The rest of my professional COVID accomplishments probably need a little backstory…

During the last few years of recovery from brain injury, I gained a new insight regarding animal behavior.  My experiences gave me more patience and a higher degree of empathy for the pets and clients I care for. The first year after my brain injury, I sat in the basement of a friend’s house on the Fourth of July and cried during the fireworks. Even though I knew the world wasn’t ending and they were just fireworks, every explosion terrified me. I have so many other stories of panic and terror from the past few years in response to very innocuous situations. Although these fears were irrational, that didn’t change my emotional response.

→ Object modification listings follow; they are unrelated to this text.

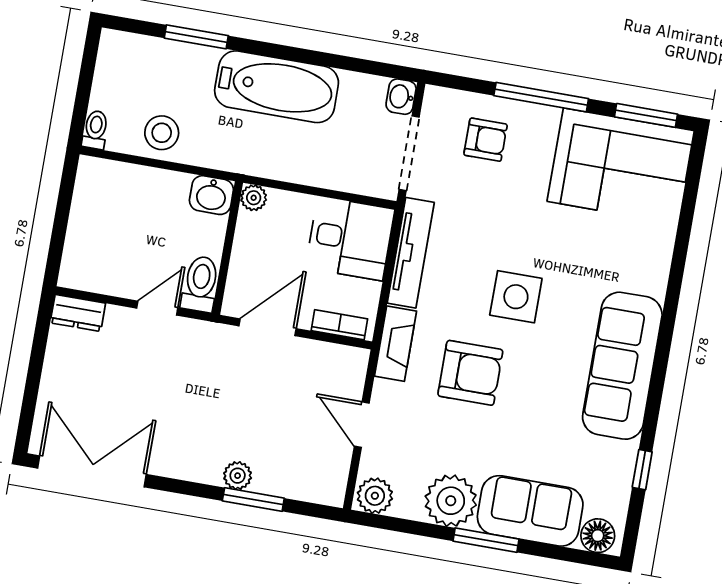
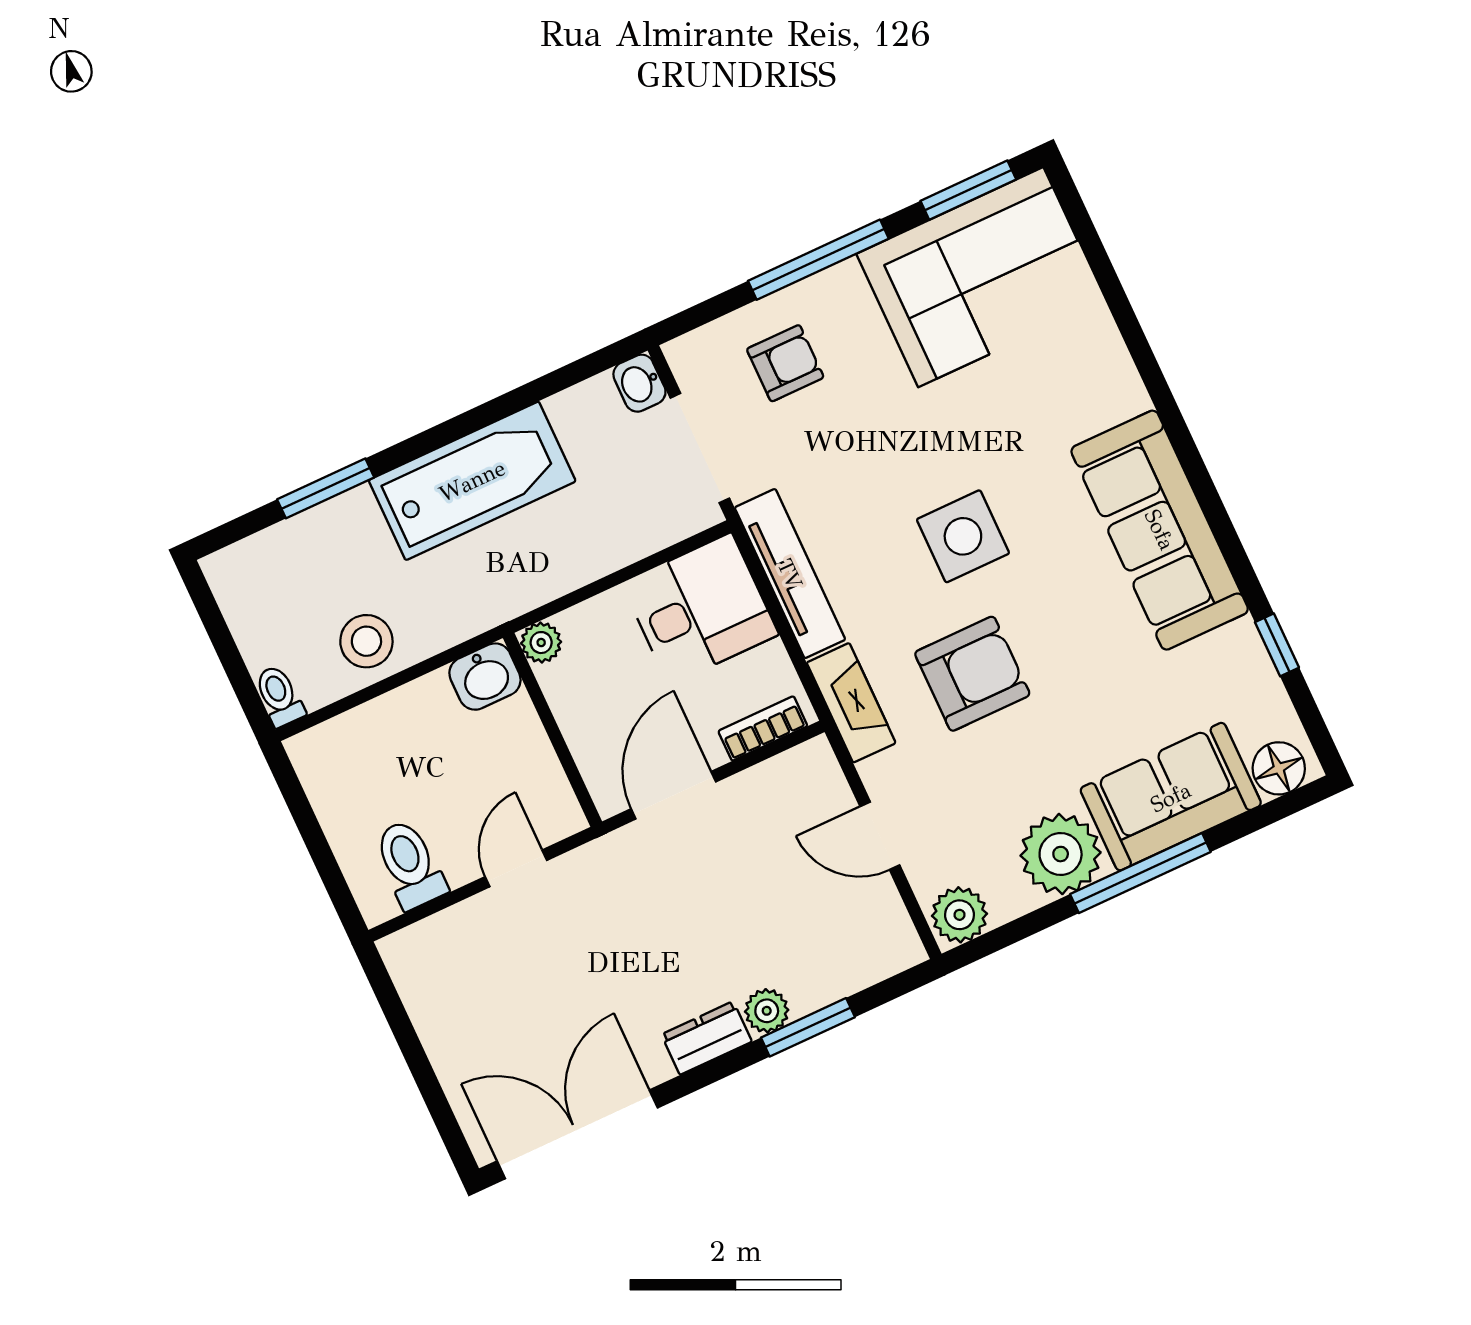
toilet: (200, 284) -> (410, 864), moved
dresser: (78, 313) -> (707, 1038), moved, turned 180
window: (486, 540) -> (1140, 873), width x1.44

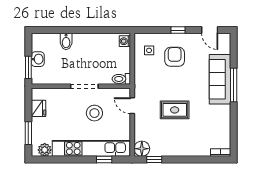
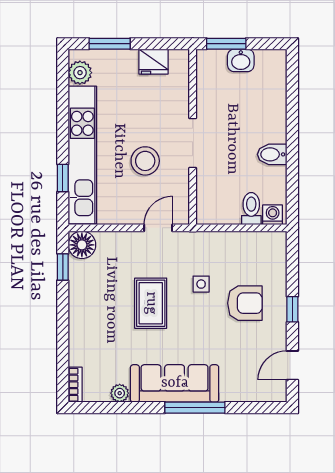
bidet: (66, 41) -> (272, 154), moved
side table: (149, 50) -> (201, 284), moved
toilet: (121, 79) -> (251, 209), moved
sofa: (220, 79) -> (175, 383), moved
plant: (225, 127) -> (120, 393), added

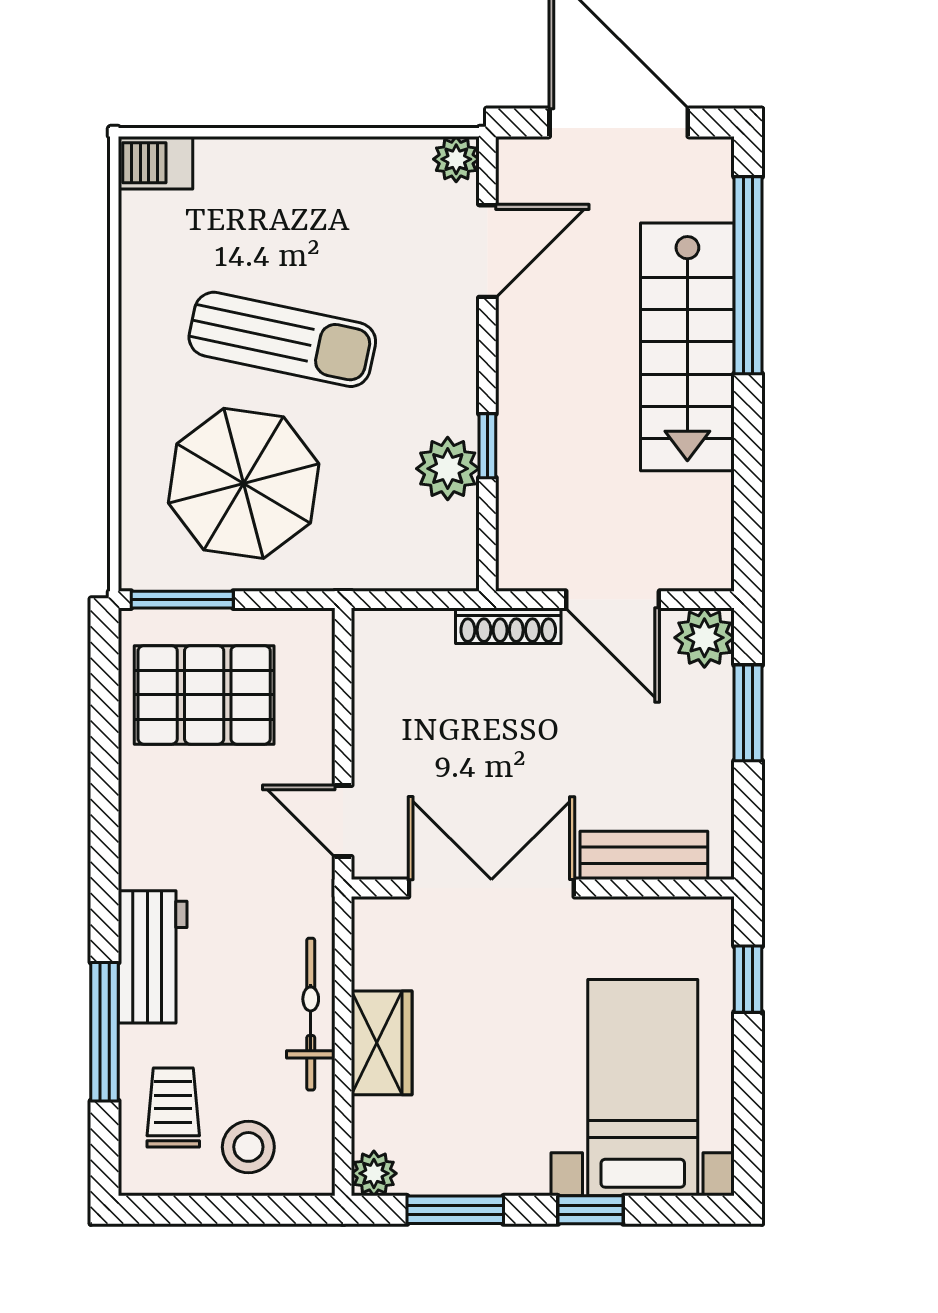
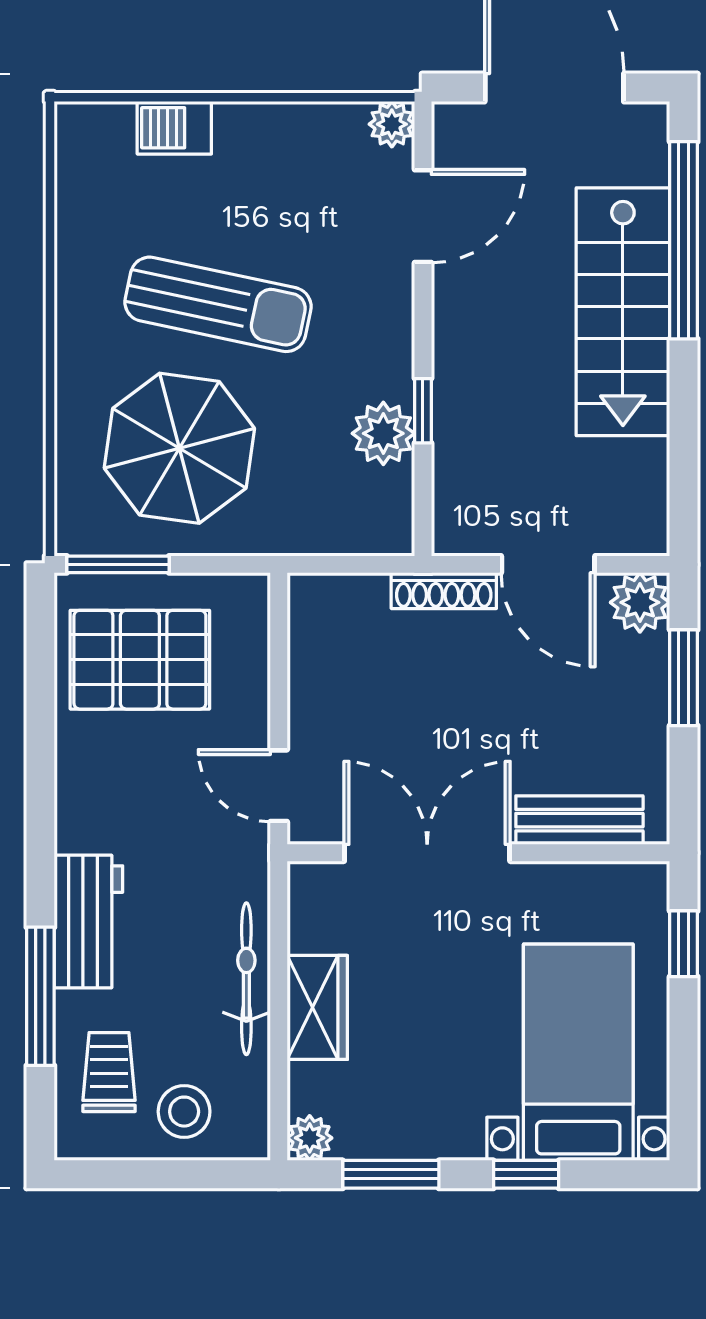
barbecue: (156, 163) -> (174, 128), moved

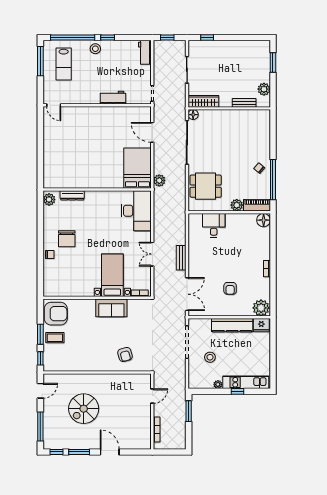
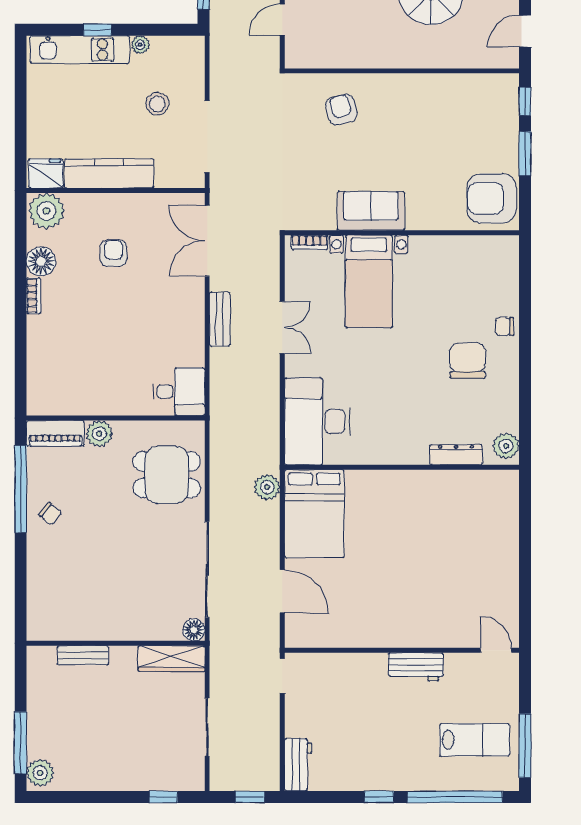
stool: (95, 49) -> (406, 773), removed
window: (273, 63) -> (21, 743), width x1.44
lab bench: (64, 64) -> (475, 740), turned 90
plant: (264, 89) -> (40, 773), moved
workbench: (113, 98) -> (416, 667), moved
floor lamp: (264, 220) -> (41, 261), moved
desk: (214, 225) -> (179, 392), moved, turned -90
coffee table: (55, 338) -> (493, 146), removed

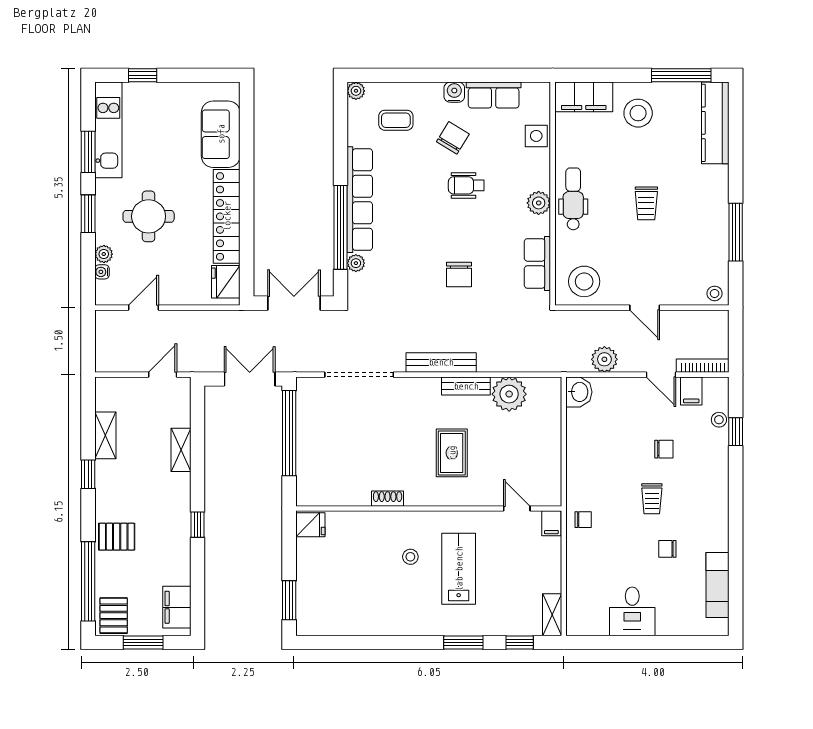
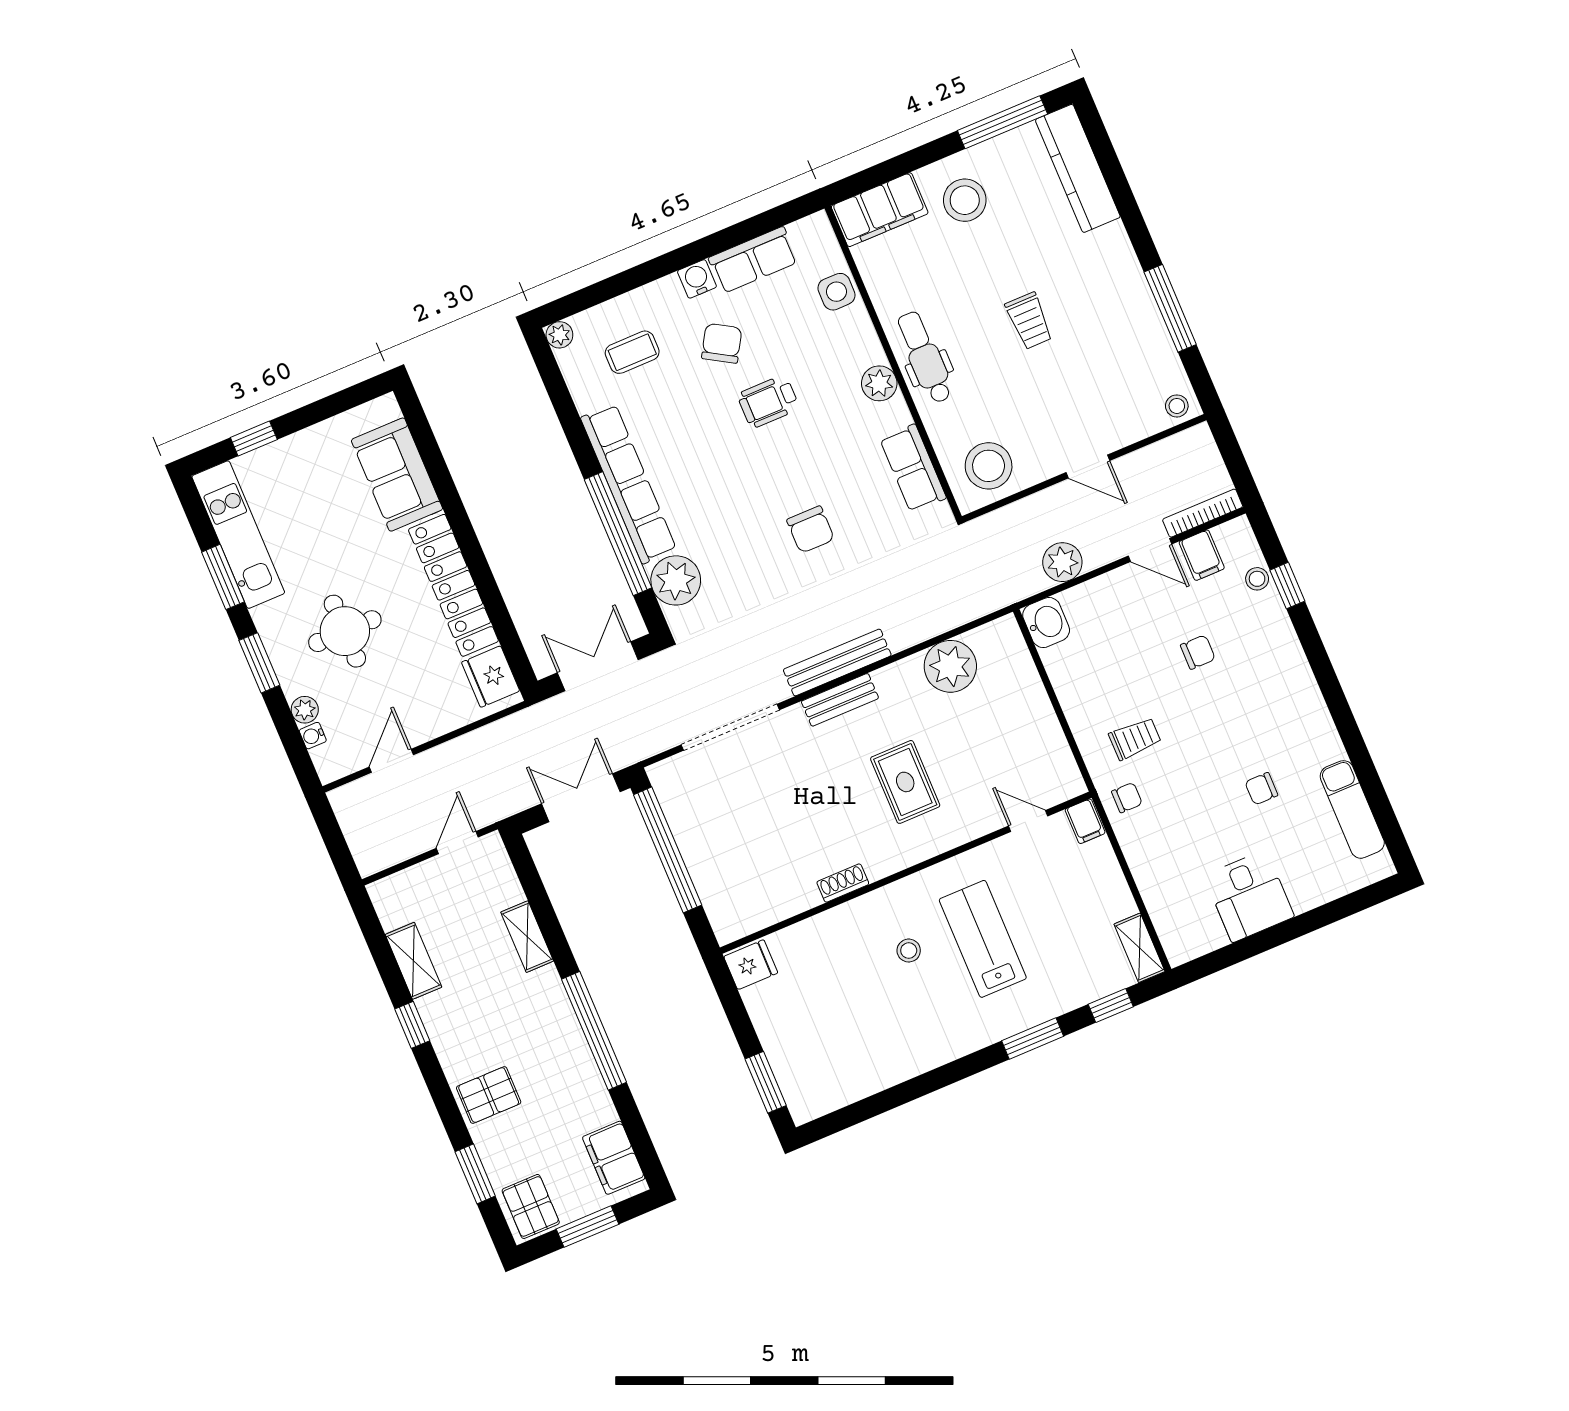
plant: (356, 263) -> (676, 580), width x1.88, depth x1.88
bench: (466, 386) -> (840, 700), moved
trolley: (652, 499) -> (1135, 739), moved, turned -90
window: (198, 525) -> (594, 1031), width x3.17
window: (88, 581) -> (475, 1174), width x0.47

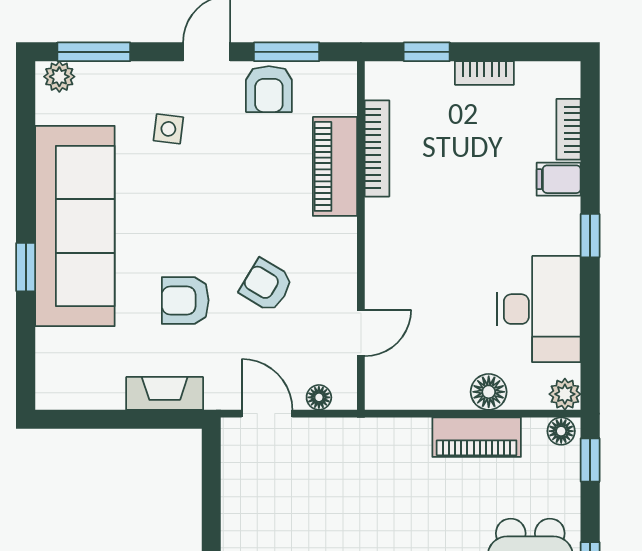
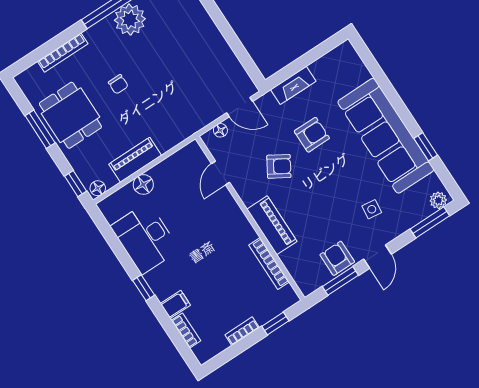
piano: (335, 166) -> (272, 225), moved
window: (26, 267) -> (426, 147), moved
plant: (565, 394) -> (107, 207), removed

Fear is real. It doesn’t matter how much we think a pet is overreacting, we cannot tell them it is fine and simply expect the fear to go away.  They are not drama queens. They are not stupid. They are scared. No other person (or pet) experiences life the same way we do. We cannot expect everyone to share the same responses either. While I could go on and on, I’ll be sharing a post soon about how brain injury made me a better veterinarian, so I’ll save it for then. Behavior isn’t the professional road I planned to follow, but then again, brain injury wasn’t my idea either. With that in mind, I completed my Fear Free Certification and signed up for Dr. Susan Friedman’s 9-week course, Living and Learning with Animals. Even more importantly, I connected with mentors to identify a path forward in veterinary behavior, and I finally joined AVSAB – the American Veterinary Society of Animal Behavior.

Kili Monster, who also played a role in my interest in veterinary behavior.

What is next?

Shortly before I returned to work last year Josh came home from a boy’s night out waxing philosophical about life goals. He asked me what I would do if I could do anything. I told him if I could have anything, I wanted my pre-TBI life back. He said, “No, in the bigger picture, what do you want to be doing in 10 years?” At the time it was a crushing question. I was thrilled to finally be recovered enough to go back to work part-time. The question felt like a slap in the face and lead to a conversation involving a lot of crying. At that moment I felt as if I had been digging myself out of a hole for 4 years. From the bottom of a hole, it is really hard to see anything beyond the walls of that hole. It was like asking me to contemplate what lies at the top of a mountain when I didn’t even know there was a mountain. My only goal was to crawl my way back to the surface and I couldn’t even begin to fathom anything beyond that point.

I return to work at the clinic at the end of the week. It will be different than it was three months ago, with masks, and curbside pet dropoffs, to limit contact with clients.  At the end of July, I will start Living and Learning with Animals for 9 weeks, and if my brain can handle that course, I am looking at further opportunities such as a certificate in Applied Animal Behavior from the University of Washington, or *gasp* the possibility of an extended non-traditional residency in animal behavior.

Wonderland Trail, Mount Rainier National Park 2018

After 3 months of COVID life, a 6 minute mile and 10 real pushups are still elusive, but it wasn’t all wasted time. I have managed to set myself up on a new professional path, and although I still don’t know what the “top of the mountain” looks like, I have been out of the TBI hole for long enough that I know a mountain exists. I’m ready to start walking, and we will see where this path leads.

 

 

 

About Kristin

Kristin is a veterinarian turned ultrarunner, blogger, and TBI mentor. Through sharing her experiences with brain injury recovery she hopes to make the path easier for others.

One thought on “Three Months of COVID Life – Climbing Mountains

  1. I liked your comments on crawling out of a hole, and then contemplating that there is a mountain in front of you. I am slowly eking my way forward, with my very compassionate son helping me (excitedly) with computer work and data entry. Thank you for sharing your journey!!